→ **REQUIRED WORK**
Would you copy the records exactly, leaving the pictures out?

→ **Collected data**
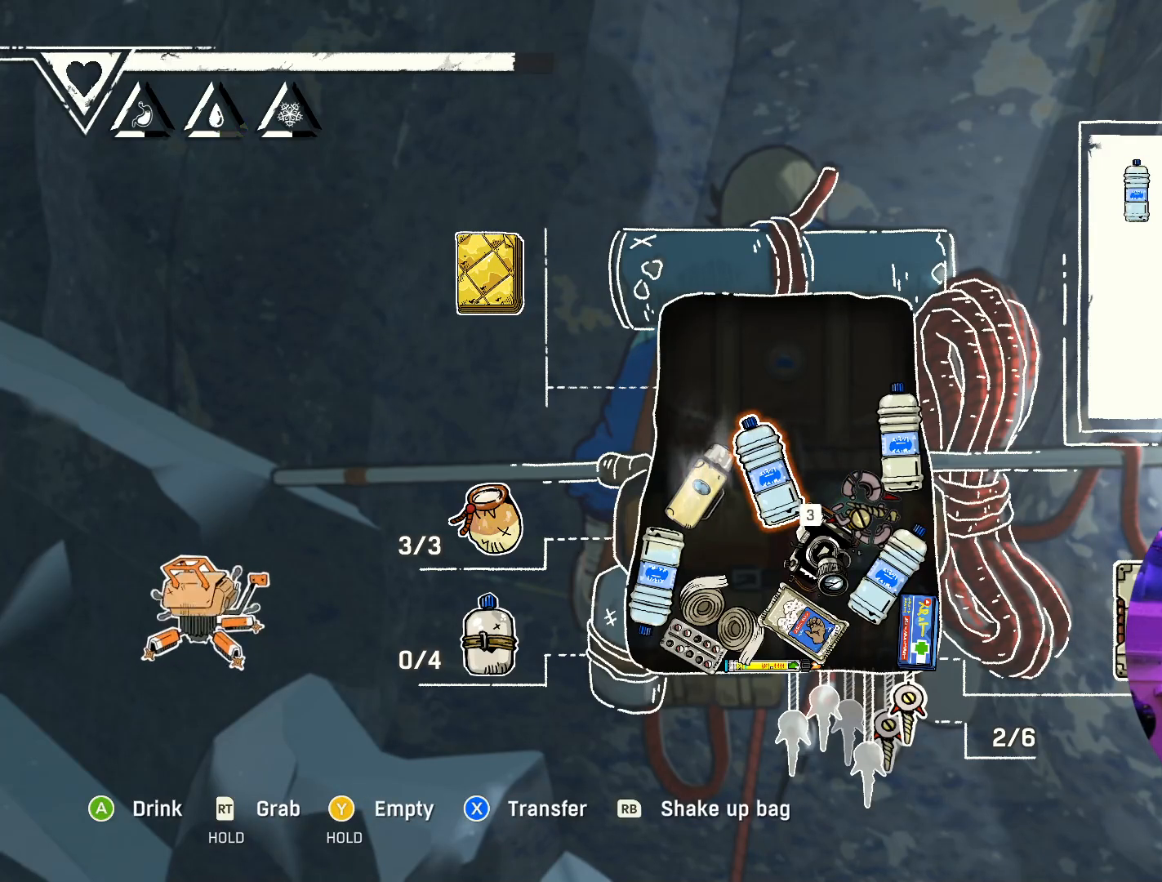
{"buttons": ["A"], "left_stick": "center", "right_stick": "center", "events": [[400, "A", "down"]]}
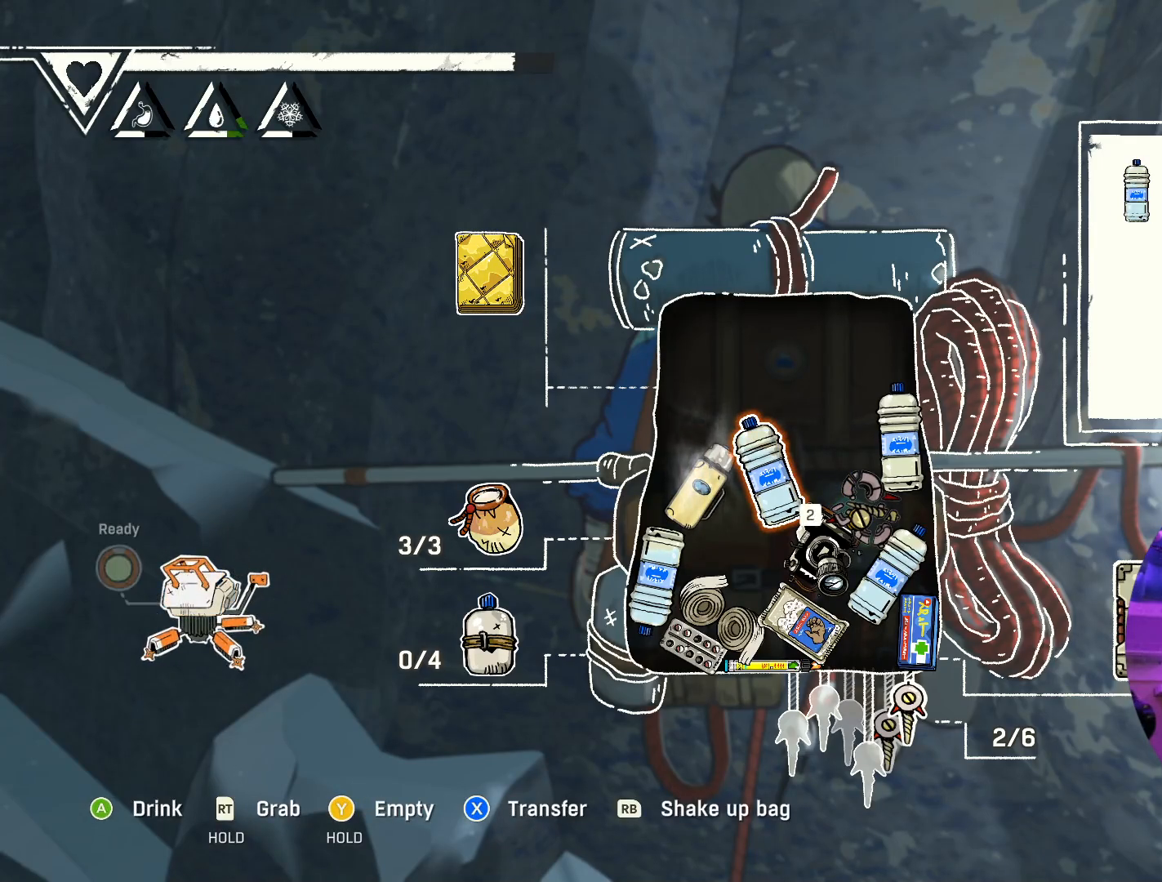
{"buttons": [], "left_stick": "center", "right_stick": "center", "events": [[33, "A", "up"], [50, "A", "down"], [67, "A", "up"]]}
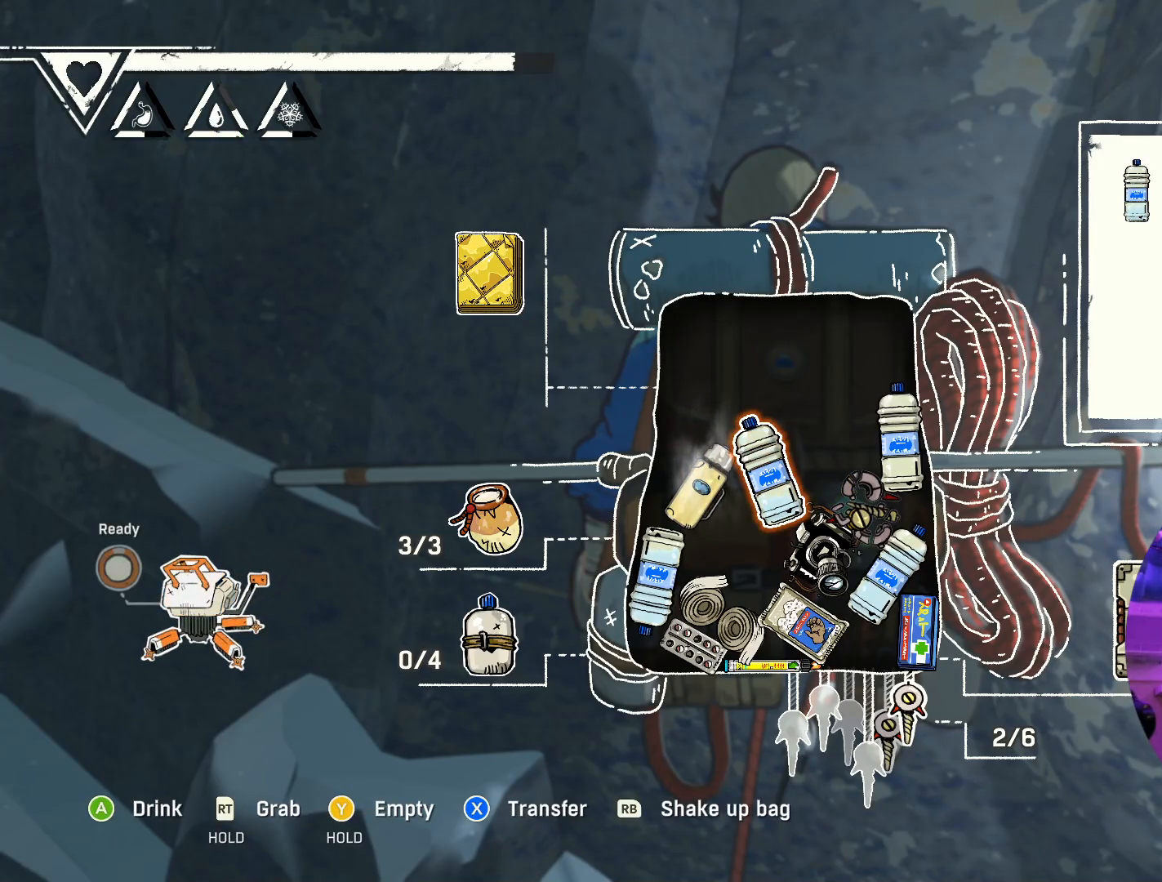
{"buttons": [], "left_stick": "center", "right_stick": "center", "events": [[267, "left_stick", "right"], [483, "left_stick", "center"]]}
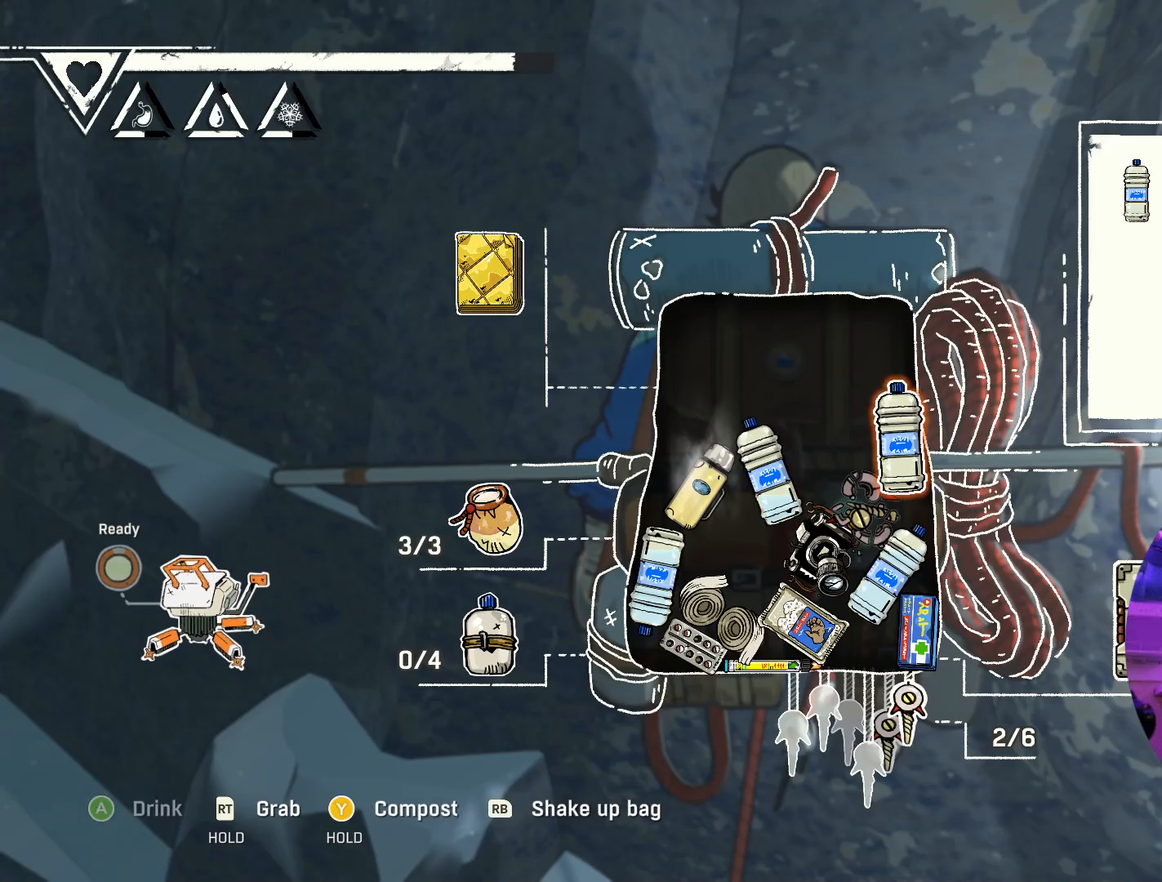
{"buttons": [], "left_stick": "center", "right_stick": "center", "events": []}
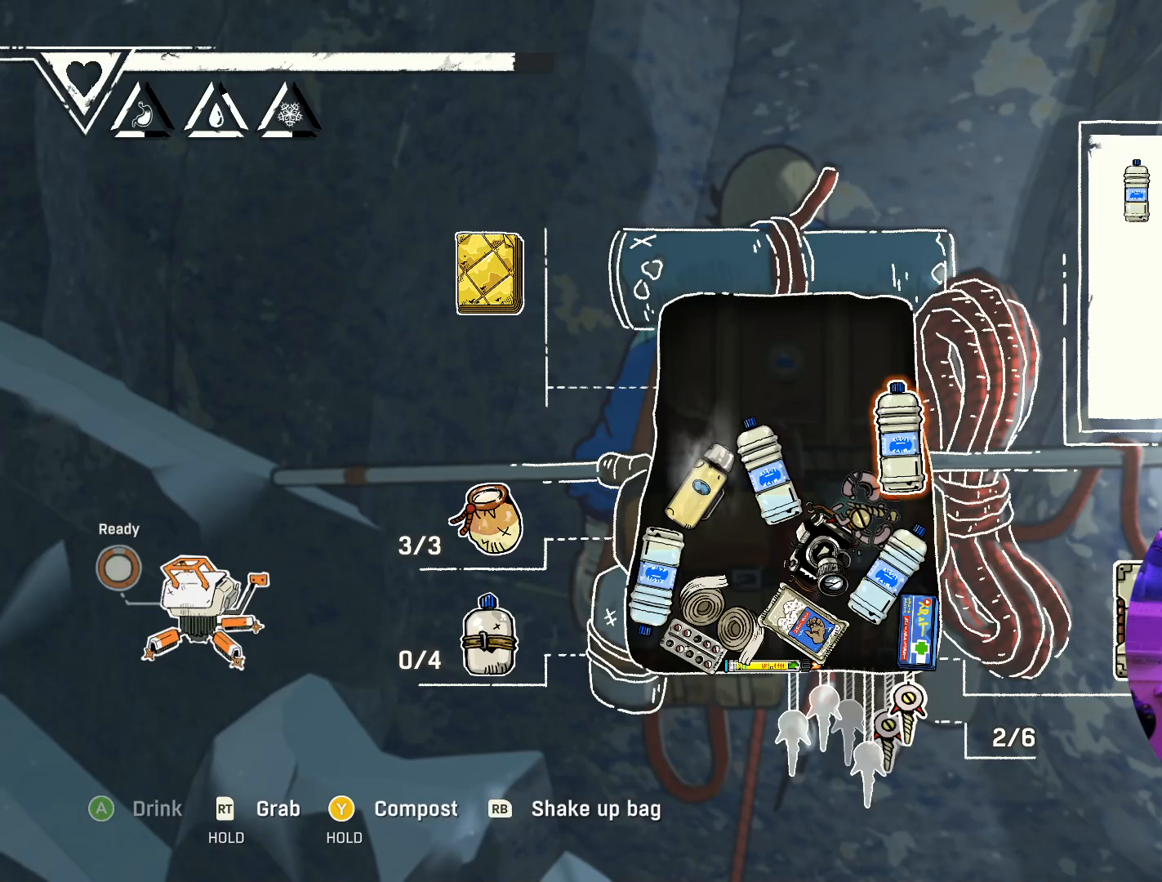
{"buttons": [], "left_stick": "left", "right_stick": "center", "events": [[217, "left_stick", "left"], [383, "left_stick", "center"], [467, "left_stick", "left"]]}
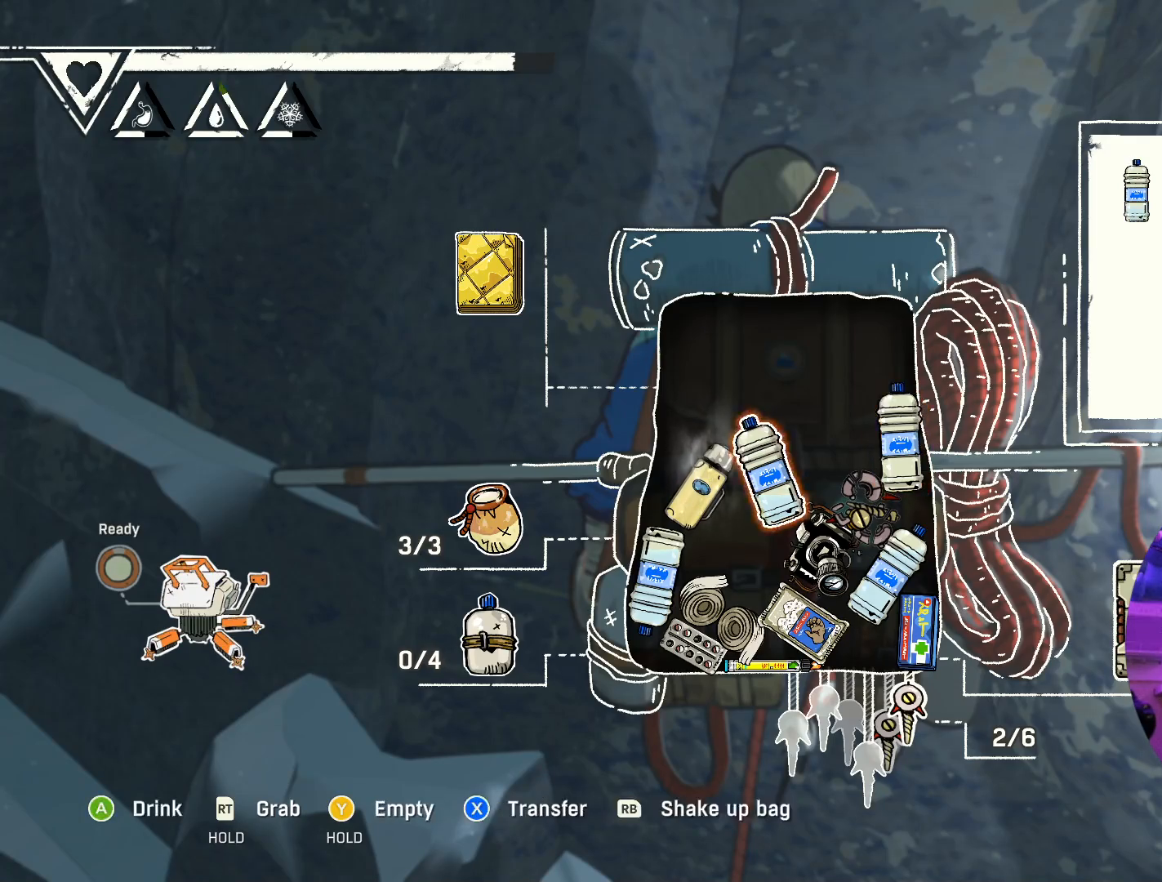
{"buttons": [], "left_stick": "center", "right_stick": "center", "events": [[117, "left_stick", "center"]]}
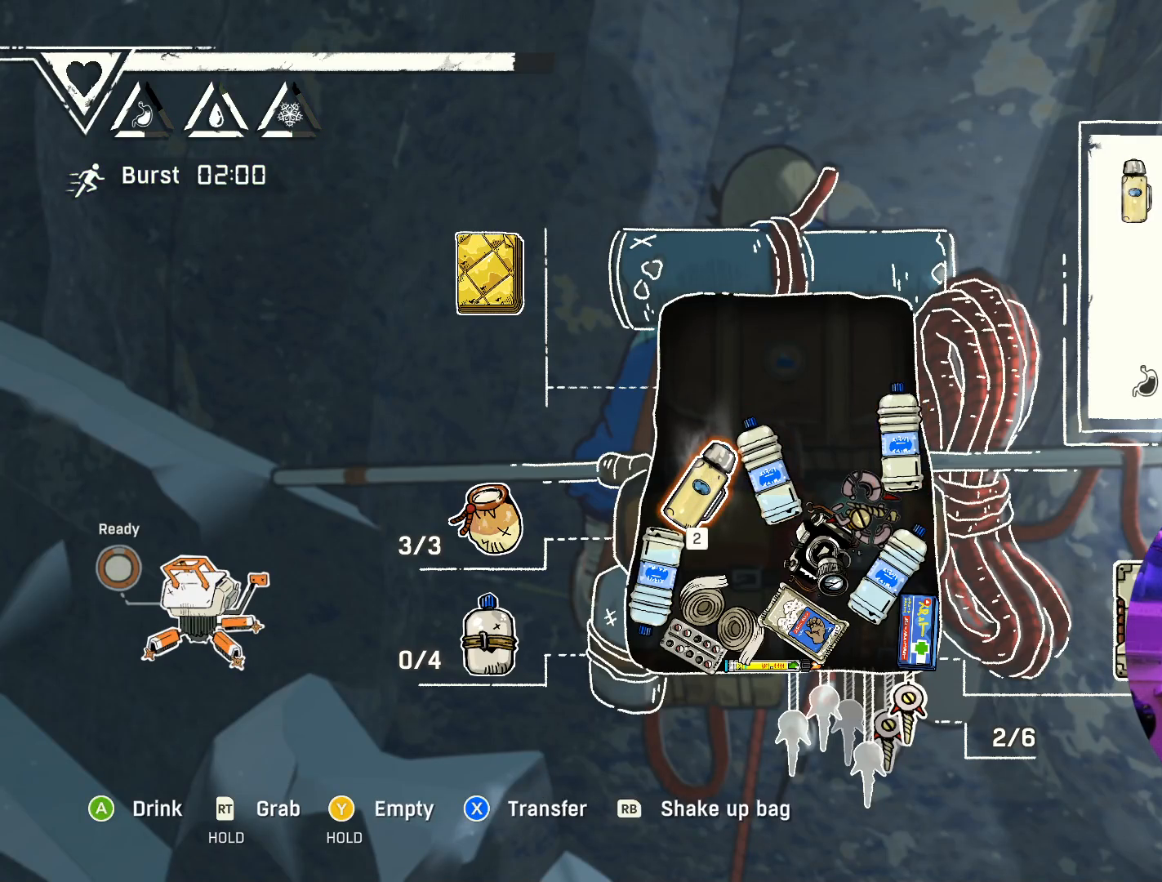
{"buttons": [], "left_stick": "center", "right_stick": "center", "events": []}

→ **SOLUTION FOR THIS TASK**
{"buttons": ["A"], "left_stick": "center", "right_stick": "center", "events": [[400, "A", "down"]]}
{"buttons": [], "left_stick": "center", "right_stick": "center", "events": [[33, "A", "up"], [50, "A", "down"], [67, "A", "up"]]}
{"buttons": [], "left_stick": "center", "right_stick": "center", "events": [[267, "left_stick", "right"], [483, "left_stick", "center"]]}
{"buttons": [], "left_stick": "center", "right_stick": "center", "events": []}
{"buttons": [], "left_stick": "left", "right_stick": "center", "events": [[217, "left_stick", "left"], [383, "left_stick", "center"], [467, "left_stick", "left"]]}
{"buttons": [], "left_stick": "center", "right_stick": "center", "events": [[117, "left_stick", "center"]]}
{"buttons": [], "left_stick": "center", "right_stick": "center", "events": []}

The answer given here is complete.